From Jeff Bezos's rocket going boom to Mark Zuckerberg charging tax on your daily gossip, the tech world has officially entered comedy-circus mode.

Arey Bhai, what on earth is happening in the tech world? It looks like the big-shot tech CEOs have finally lost their collective marbles, and honestly, we are just here with our popcorn! First up, Jeff Bezos’s Blue Origin rocket decided to have an early Diwali celebration in Florida by exploding during a test. Yes, a literal grand *dhamaka*! It seems their rocket science needs some serious desi *jugaad* and a lemon-chilli hanger to ward off the evil eye. Meanwhile, reports suggest tech bosses are suffering from "AI psychosis." Honestly, this is exactly like that one over-enthusiastic uncle at a family wedding who drinks one glass of sherbet and starts lecturing everyone on the future of the universe. To fuel this madness, Anthropic dropped their new Opus 4.8 with a "dynamic workflow" tool. Translation? Just another fancy way to make you work harder while pretending your job isn't being threatened by a glorified autocomplete machine.

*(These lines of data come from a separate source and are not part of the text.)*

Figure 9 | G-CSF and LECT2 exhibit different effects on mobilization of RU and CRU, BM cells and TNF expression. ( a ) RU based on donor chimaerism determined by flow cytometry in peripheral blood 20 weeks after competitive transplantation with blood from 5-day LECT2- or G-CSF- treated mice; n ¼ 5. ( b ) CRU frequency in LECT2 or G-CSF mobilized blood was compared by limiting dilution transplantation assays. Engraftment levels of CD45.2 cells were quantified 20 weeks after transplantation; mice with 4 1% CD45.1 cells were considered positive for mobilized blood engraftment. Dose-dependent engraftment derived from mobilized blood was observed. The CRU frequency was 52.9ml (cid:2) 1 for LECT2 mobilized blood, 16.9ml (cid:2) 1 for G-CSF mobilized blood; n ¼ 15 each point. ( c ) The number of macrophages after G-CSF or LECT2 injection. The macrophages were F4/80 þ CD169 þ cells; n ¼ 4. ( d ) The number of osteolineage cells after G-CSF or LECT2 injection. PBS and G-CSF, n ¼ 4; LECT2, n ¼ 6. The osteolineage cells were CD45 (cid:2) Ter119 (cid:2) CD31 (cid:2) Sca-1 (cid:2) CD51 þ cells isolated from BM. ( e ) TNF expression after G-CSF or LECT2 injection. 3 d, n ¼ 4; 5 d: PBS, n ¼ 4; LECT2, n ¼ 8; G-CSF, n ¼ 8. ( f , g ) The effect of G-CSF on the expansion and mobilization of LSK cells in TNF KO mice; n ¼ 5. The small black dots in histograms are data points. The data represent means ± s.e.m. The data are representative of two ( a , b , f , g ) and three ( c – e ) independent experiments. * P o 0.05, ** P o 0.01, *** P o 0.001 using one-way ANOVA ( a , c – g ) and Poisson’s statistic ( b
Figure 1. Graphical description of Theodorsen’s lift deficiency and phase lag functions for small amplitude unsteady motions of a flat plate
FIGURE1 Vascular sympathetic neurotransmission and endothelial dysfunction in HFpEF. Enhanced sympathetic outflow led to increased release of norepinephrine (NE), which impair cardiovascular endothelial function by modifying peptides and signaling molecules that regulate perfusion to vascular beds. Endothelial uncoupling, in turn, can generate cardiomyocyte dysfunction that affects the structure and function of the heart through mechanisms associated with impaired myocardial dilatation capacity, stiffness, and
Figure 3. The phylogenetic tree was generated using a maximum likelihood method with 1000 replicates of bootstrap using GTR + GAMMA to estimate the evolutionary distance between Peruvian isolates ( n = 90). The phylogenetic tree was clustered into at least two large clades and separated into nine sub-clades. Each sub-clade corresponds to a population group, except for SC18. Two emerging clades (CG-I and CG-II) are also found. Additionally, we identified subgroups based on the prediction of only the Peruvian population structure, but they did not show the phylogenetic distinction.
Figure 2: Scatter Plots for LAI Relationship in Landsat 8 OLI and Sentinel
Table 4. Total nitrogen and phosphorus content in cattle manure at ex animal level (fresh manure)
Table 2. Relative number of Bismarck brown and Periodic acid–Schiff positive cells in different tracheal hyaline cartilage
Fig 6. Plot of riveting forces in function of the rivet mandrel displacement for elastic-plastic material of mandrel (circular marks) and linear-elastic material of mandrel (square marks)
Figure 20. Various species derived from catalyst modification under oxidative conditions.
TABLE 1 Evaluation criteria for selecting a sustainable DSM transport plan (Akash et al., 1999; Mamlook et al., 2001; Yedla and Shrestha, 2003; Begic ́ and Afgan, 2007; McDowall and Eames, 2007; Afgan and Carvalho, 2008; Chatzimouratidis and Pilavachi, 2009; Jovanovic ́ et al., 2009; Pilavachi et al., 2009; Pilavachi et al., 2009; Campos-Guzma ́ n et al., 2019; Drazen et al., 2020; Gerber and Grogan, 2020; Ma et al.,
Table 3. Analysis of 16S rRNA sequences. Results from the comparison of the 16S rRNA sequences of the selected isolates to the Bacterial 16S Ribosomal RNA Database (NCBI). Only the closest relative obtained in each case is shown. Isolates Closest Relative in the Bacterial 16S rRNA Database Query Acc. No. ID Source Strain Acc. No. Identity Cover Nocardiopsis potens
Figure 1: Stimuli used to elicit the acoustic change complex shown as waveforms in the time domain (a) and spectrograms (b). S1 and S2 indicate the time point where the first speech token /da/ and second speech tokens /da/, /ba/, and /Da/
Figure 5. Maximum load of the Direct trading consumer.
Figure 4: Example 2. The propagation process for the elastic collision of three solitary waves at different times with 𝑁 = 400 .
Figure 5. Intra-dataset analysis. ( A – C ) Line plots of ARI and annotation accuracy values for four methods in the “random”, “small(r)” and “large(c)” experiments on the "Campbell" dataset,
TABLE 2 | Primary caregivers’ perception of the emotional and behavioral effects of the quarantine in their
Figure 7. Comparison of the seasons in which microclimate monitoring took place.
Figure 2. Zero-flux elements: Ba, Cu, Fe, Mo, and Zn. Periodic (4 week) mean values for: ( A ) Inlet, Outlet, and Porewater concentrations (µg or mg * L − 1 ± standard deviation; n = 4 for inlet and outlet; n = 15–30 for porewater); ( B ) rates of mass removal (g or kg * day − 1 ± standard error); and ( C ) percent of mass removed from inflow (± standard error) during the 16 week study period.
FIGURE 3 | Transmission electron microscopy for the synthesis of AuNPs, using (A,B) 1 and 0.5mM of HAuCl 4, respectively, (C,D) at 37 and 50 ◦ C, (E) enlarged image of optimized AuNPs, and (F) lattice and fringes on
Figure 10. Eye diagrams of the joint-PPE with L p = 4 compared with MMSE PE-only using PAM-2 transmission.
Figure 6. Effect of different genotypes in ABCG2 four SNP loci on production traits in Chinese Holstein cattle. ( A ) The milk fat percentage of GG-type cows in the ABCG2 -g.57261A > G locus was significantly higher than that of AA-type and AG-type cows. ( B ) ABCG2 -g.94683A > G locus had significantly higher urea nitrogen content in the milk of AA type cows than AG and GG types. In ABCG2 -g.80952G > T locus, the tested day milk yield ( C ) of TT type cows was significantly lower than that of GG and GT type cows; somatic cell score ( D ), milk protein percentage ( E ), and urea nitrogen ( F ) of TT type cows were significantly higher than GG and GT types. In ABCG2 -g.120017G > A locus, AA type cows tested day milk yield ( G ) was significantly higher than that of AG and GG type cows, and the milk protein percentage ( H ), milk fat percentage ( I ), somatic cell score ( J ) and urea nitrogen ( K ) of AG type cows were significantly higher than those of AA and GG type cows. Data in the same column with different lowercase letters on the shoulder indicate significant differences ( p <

And speaking of making questionable life choices, our favorite digital landlord, Mark Zuckerberg, has decided that showing us cringe reels for free was too much charity. Yes, Meta is launching paid subscriptions for Instagram, Facebook, and WhatsApp! *Matlab, hadd hai yaar!* Now we are supposed to pay money to receive "Good Morning" graphics from distant relatives? No wonder users are running away faster than guests fleeing a wedding when the *paneer tikka* runs out. In fact, DuckDuckGo downloads have skyrocketed by 30% because people are absolutely done with Google’s AI Search. Nobody asked for an AI assistant to write a 500-word essay on "how to boil an egg," Google! Sometimes we just want a simple link, not a lecture from a digital know-it-all.

But wait, the creepy quotient doesn't end there. Amazon is testing a wearable called "Bee" that tracks your conversations. No thank you, Jeff! We already have the ultimate, highly advanced, zero-battery tracking system called the "Neighborhood Aunty Network." We don't need a metallic insect spying on our gossip sessions. To top off this tech circus, some ex-Snapchat employees have launched a venture fund called "Ghost Angels." From helping teenagers send disappearing dog-filter selfies to funding the next generation of startups—talk about a massive glow-up! Let’s just hope this investment fund doesn’t disappear into thin air after 24 hours, much like our motivation to work on a Monday morning.